● **Information supplied**
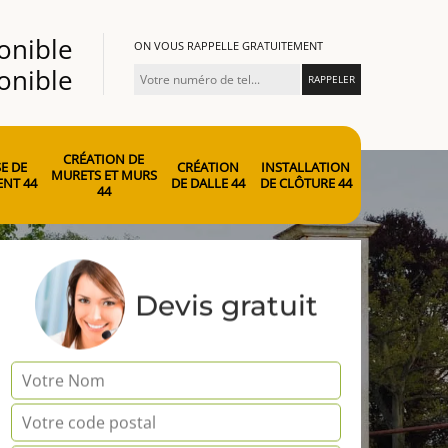
onible
ON VOUS RAPPELLE GRATUITEMENT
onible
CRÉATION DE
E DE
CRÉATION
INSTALLATION
MURETS ET MURS
NT 44
DE DALLE 44
DE CLÔTURE 44
44
Devis gratuit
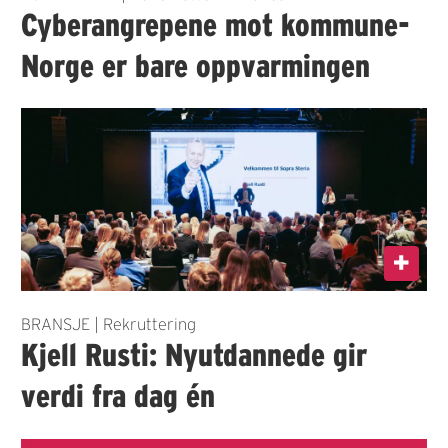
Cyberangrepene mot kommune-
Norge er bare oppvarmingen
BRANSJE | Rekruttering
Kjell Rusti: Nyutdannede gir
verdi fra dag én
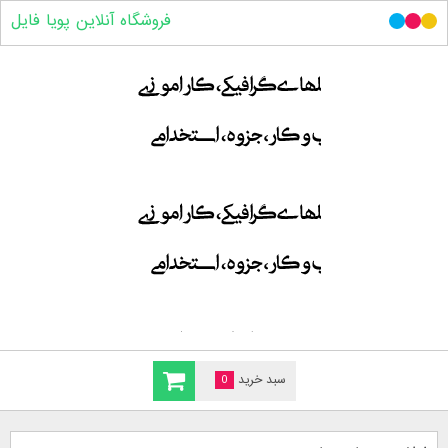
فروشگاه آنلاین پویا فایل
سبد خرید
0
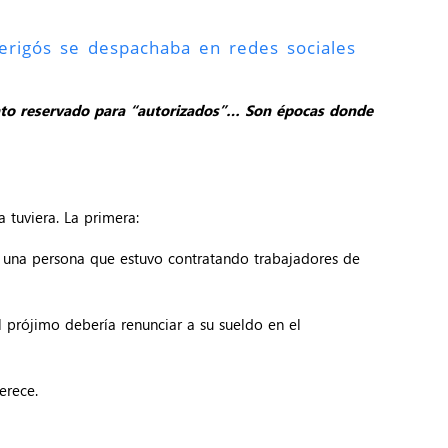
Serigós se despachaba en redes sociales
ento reservado para “autorizados”… Son épocas donde
 tuviera. La primera:
a una persona que estuvo contratando trabajadores de
 prójimo debería renunciar a su sueldo en el
erece.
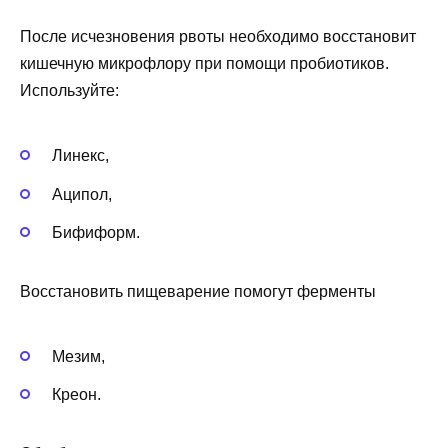
После исчезновения рвоты необходимо восстановит
кишечную микрофлору при помощи пробиотиков.
Используйте:
Линекс,
Аципол,
Бифиформ.
Восстановить пищеварение помогут ферменты
Мезим,
Креон.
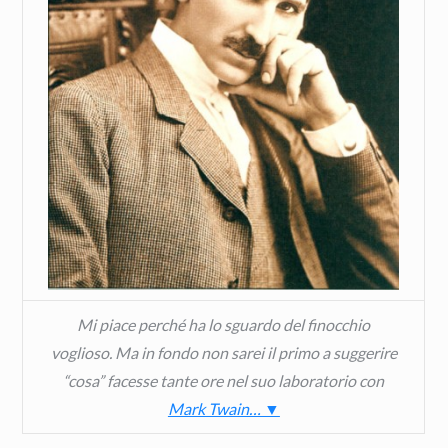
Mi piace perché ha lo sguardo del finocchio
voglioso. Ma in fondo non sarei il primo a suggerire
“cosa” facesse tante ore nel suo laboratorio con
Mark Twain… ▼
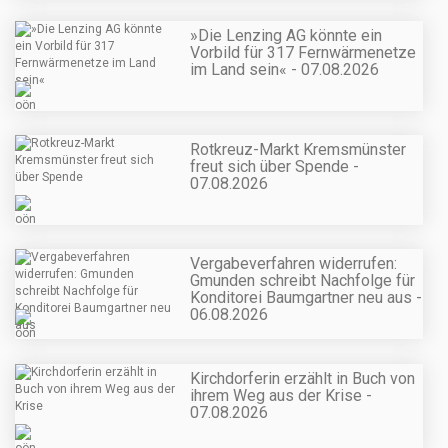
»Die Lenzing AG könnte ein
Vorbild für 317 Fernwärmenetze
im Land sein« - 07.08.2026
Rotkreuz-Markt Kremsmünster
freut sich über Spende -
07.08.2026
Vergabeverfahren widerrufen:
Gmunden schreibt Nachfolge für
Konditorei Baumgartner neu aus -
06.08.2026
Kirchdorferin erzählt in Buch von
ihrem Weg aus der Krise -
07.08.2026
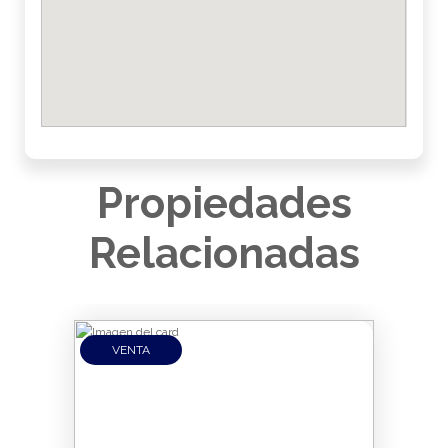
Propiedades
Relacionadas
VENTA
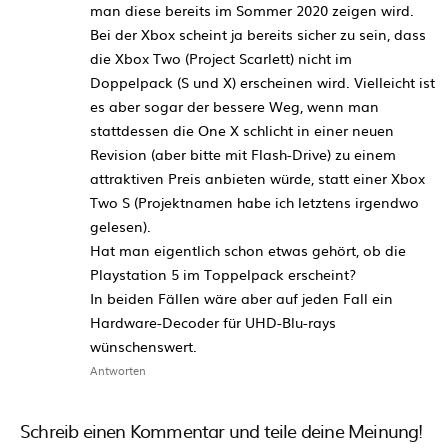
man diese bereits im Sommer 2020 zeigen wird.
Bei der Xbox scheint ja bereits sicher zu sein, dass
die Xbox Two (Project Scarlett) nicht im
Doppelpack (S und X) erscheinen wird. Vielleicht ist
es aber sogar der bessere Weg, wenn man
stattdessen die One X schlicht in einer neuen
Revision (aber bitte mit Flash-Drive) zu einem
attraktiven Preis anbieten würde, statt einer Xbox
Two S (Projektnamen habe ich letztens irgendwo
gelesen).
Hat man eigentlich schon etwas gehört, ob die
Playstation 5 im Toppelpack erscheint?
In beiden Fällen wäre aber auf jeden Fall ein
Hardware-Decoder für UHD-Blu-rays
wünschenswert.
Antworten
Schreib einen Kommentar und teile deine Meinung!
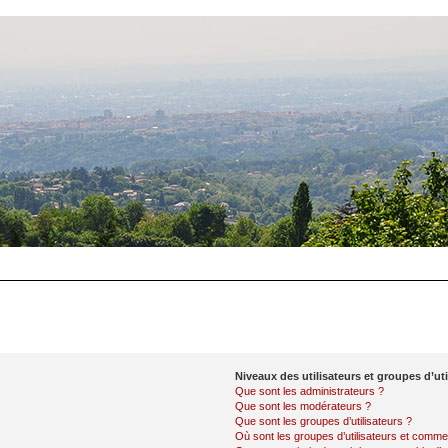
Niveaux des utilisateurs et groupes d’uti
Que sont les administrateurs ?
Que sont les modérateurs ?
Que sont les groupes d’utilisateurs ?
Où sont les groupes d’utilisateurs et commen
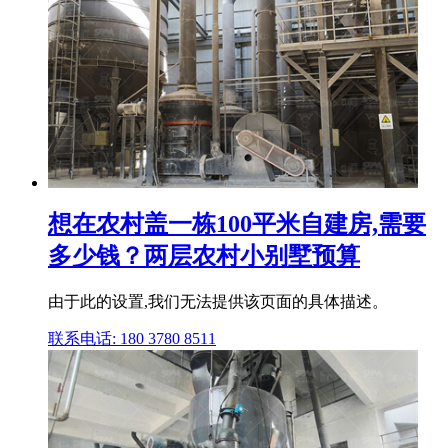
想在农村盖一栋100平米自建房,需要
多少钱？两层农村小别墅预算
由于此的设置,我们无法提供该页面的具体描述。
联系电话: 180 3780 8511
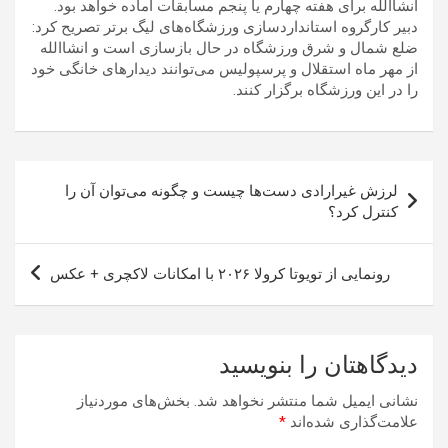
انشاالله برای هفته چهارم یا پنجم مسابقات آماده خواهد بود.
دبیر کارگروه استانداردسازی ورزشگاه‌های لیگ برتر تصریح کرد:
ضلع شمال و شرق ورزشگاه در حال بازسازی است و انشاالله
از مهر ماه استقلال و پرسپولیس می‌توانند دیدارهای خانگی خود
را در این ورزشگاه برگزار کنند.
راهبری
لرزش غیرارادی دست‌ها چیست و چگونه می‌توان آن را
نوشته
کنترل کرد؟
رونمایی از تویوتا کرولا ۲۰۲۶ با امکانات لاکچری + عکس
دیدگاهتان را بنویسید
نشانی ایمیل شما منتشر نخواهد شد.
بخش‌های موردنیاز
علامت‌گذاری شده‌اند
*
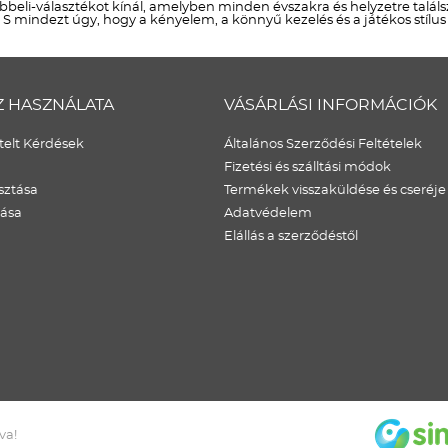
bbeli-választékot kínál, amelyben minden évszakra és helyzetre talá
. S mindezt úgy, hogy a kényelem, a könnyű kezelés és a játékos stílu
Z HASZNÁLATA
VÁSÁRLÁSI INFORMÁCIÓK
elt Kérdések
Általános Szerződési Feltételek
Fizetési és szálltási módok
sztása
Termékek visszaküldése és cseréje
dása
Adatvédelem
Elállás a szerződéstől
va!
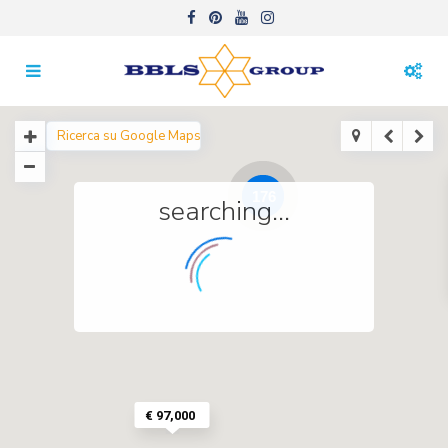
176
searching...
€ 97,000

● **Task brief**
Omit the pictures, then output every record exactly as given.

● **Answer area**
onible
ON VOUS RAPPELLE GRATUITEMENT
onible
CRÉATION DE
E DE
CRÉATION
INSTALLATION
MURETS ET MURS
NT 44
DE DALLE 44
DE CLÔTURE 44
44
Devis gratuit
Cyberangrepene mot kommune-
Norge er bare oppvarmingen
BRANSJE | Rekruttering
Kjell Rusti: Nyutdannede gir
verdi fra dag én
فروشگاه آنلاین پویا فایل
سبد خرید
0
Serigós se despachaba en redes sociales
ento reservado para “autorizados”… Son épocas donde
 tuviera. La primera:
a una persona que estuvo contratando trabajadores de
 prójimo debería renunciar a su sueldo en el
erece.
После исчезновения рвоты необходимо восстановит
кишечную микрофлору при помощи пробиотиков.
Используйте:
Линекс,
Аципол,
Бифиформ.
Восстановить пищеварение помогут ферменты
Мезим,
Креон.
Mi piace perché ha lo sguardo del finocchio
voglioso. Ma in fondo non sarei il primo a suggerire
“cosa” facesse tante ore nel suo laboratorio con
Mark Twain… ▼
»Die Lenzing AG könnte ein
Vorbild für 317 Fernwärmenetze
im Land sein« - 07.08.2026
Rotkreuz-Markt Kremsmünster
freut sich über Spende -
07.08.2026
Vergabeverfahren widerrufen:
Gmunden schreibt Nachfolge für
Konditorei Baumgartner neu aus -
06.08.2026
Kirchdorferin erzählt in Buch von
ihrem Weg aus der Krise -
07.08.2026
Propiedades
Relacionadas
VENTA
man diese bereits im Sommer 2020 zeigen wird.
Bei der Xbox scheint ja bereits sicher zu sein, dass
die Xbox Two (Project Scarlett) nicht im
Doppelpack (S und X) erscheinen wird. Vielleicht ist
es aber sogar der bessere Weg, wenn man
stattdessen die One X schlicht in einer neuen
Revision (aber bitte mit Flash-Drive) zu einem
attraktiven Preis anbieten würde, statt einer Xbox
Two S (Projektnamen habe ich letztens irgendwo
gelesen).
Hat man eigentlich schon etwas gehört, ob die
Playstation 5 im Toppelpack erscheint?
In beiden Fällen wäre aber auf jeden Fall ein
Hardware-Decoder für UHD-Blu-rays
wünschenswert.
Antworten
Schreib einen Kommentar und teile deine Meinung!
Niveaux des utilisateurs et groupes d’uti
Que sont les administrateurs ?
Que sont les modérateurs ?
Que sont les groupes d’utilisateurs ?
Où sont les groupes d’utilisateurs et commen
想在农村盖一栋100平米自建房,需要
多少钱？两层农村小别墅预算
由于此的设置,我们无法提供该页面的具体描述。
联系电话: 180 3780 8511
انشاالله برای هفته چهارم یا پنجم مسابقات آماده خواهد بود.
دبیر کارگروه استانداردسازی ورزشگاه‌های لیگ برتر تصریح کرد:
ضلع شمال و شرق ورزشگاه در حال بازسازی است و انشاالله
از مهر ماه استقلال و پرسپولیس می‌توانند دیدارهای خانگی خود
را در این ورزشگاه برگزار کنند.
راهبری
لرزش غیرارادی دست‌ها چیست و چگونه می‌توان آن را
نوشته
کنترل کرد؟
رونمایی از تویوتا کرولا ۲۰۲۶ با امکانات لاکچری + عکس
دیدگاهتان را بنویسید
نشانی ایمیل شما منتشر نخواهد شد.
بخش‌های موردنیاز
علامت‌گذاری شده‌اند
*
bbeli-választékot kínál, amelyben minden évszakra és helyzetre talá
. S mindezt úgy, hogy a kényelem, a könnyű kezelés és a játékos stílu
Z HASZNÁLATA
VÁSÁRLÁSI INFORMÁCIÓK
elt Kérdések
Általános Szerződési Feltételek
Fizetési és szálltási módok
sztása
Termékek visszaküldése és cseréje
dása
Adatvédelem
Elállás a szerződéstől
va!
176
searching...
€ 97,000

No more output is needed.